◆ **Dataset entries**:
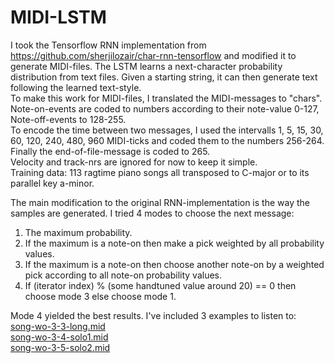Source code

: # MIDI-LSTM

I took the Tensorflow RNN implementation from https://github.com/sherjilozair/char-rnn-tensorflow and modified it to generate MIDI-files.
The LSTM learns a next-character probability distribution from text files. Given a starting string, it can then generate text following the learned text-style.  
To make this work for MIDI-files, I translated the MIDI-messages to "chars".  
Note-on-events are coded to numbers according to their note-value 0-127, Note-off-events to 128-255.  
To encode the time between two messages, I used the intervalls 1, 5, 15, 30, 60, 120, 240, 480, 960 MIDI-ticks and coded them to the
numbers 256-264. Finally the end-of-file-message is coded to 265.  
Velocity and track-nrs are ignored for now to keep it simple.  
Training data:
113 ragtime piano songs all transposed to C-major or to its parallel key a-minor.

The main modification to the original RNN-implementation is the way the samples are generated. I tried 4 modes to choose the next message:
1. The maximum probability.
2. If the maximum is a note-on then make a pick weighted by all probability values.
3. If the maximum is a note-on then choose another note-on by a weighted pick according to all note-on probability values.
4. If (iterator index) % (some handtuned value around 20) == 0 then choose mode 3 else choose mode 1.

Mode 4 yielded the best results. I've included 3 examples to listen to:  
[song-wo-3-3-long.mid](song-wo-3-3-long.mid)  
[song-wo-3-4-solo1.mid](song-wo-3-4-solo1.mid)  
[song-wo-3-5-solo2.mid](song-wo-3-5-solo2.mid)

◆ **WHAT THE EXERCISE ASKS**:
Copy the records above verbatim, character for character, and omit the pictures from your answer.

◆ **SOLUTION**:
Source code

: # MIDI-LSTM

I took the Tensorflow RNN implementation from https://github.com/sherjilozair/char-rnn-tensorflow and modified it to generate MIDI-files.
The LSTM learns a next-character probability distribution from text files. Given a starting string, it can then generate text following the learned text-style.  
To make this work for MIDI-files, I translated the MIDI-messages to "chars".  
Note-on-events are coded to numbers according to their note-value 0-127, Note-off-events to 128-255.  
To encode the time between two messages, I used the intervalls 1, 5, 15, 30, 60, 120, 240, 480, 960 MIDI-ticks and coded them to the
numbers 256-264. Finally the end-of-file-message is coded to 265.  
Velocity and track-nrs are ignored for now to keep it simple.  
Training data:
113 ragtime piano songs all transposed to C-major or to its parallel key a-minor.

The main modification to the original RNN-implementation is the way the samples are generated. I tried 4 modes to choose the next message:
1. The maximum probability.
2. If the maximum is a note-on then make a pick weighted by all probability values.
3. If the maximum is a note-on then choose another note-on by a weighted pick according to all note-on probability values.
4. If (iterator index) % (some handtuned value around 20) == 0 then choose mode 3 else choose mode 1.

Mode 4 yielded the best results. I've included 3 examples to listen to:  
[song-wo-3-3-long.mid](song-wo-3-3-long.mid)  
[song-wo-3-4-solo1.mid](song-wo-3-4-solo1.mid)  
[song-wo-3-5-solo2.mid](song-wo-3-5-solo2.mid)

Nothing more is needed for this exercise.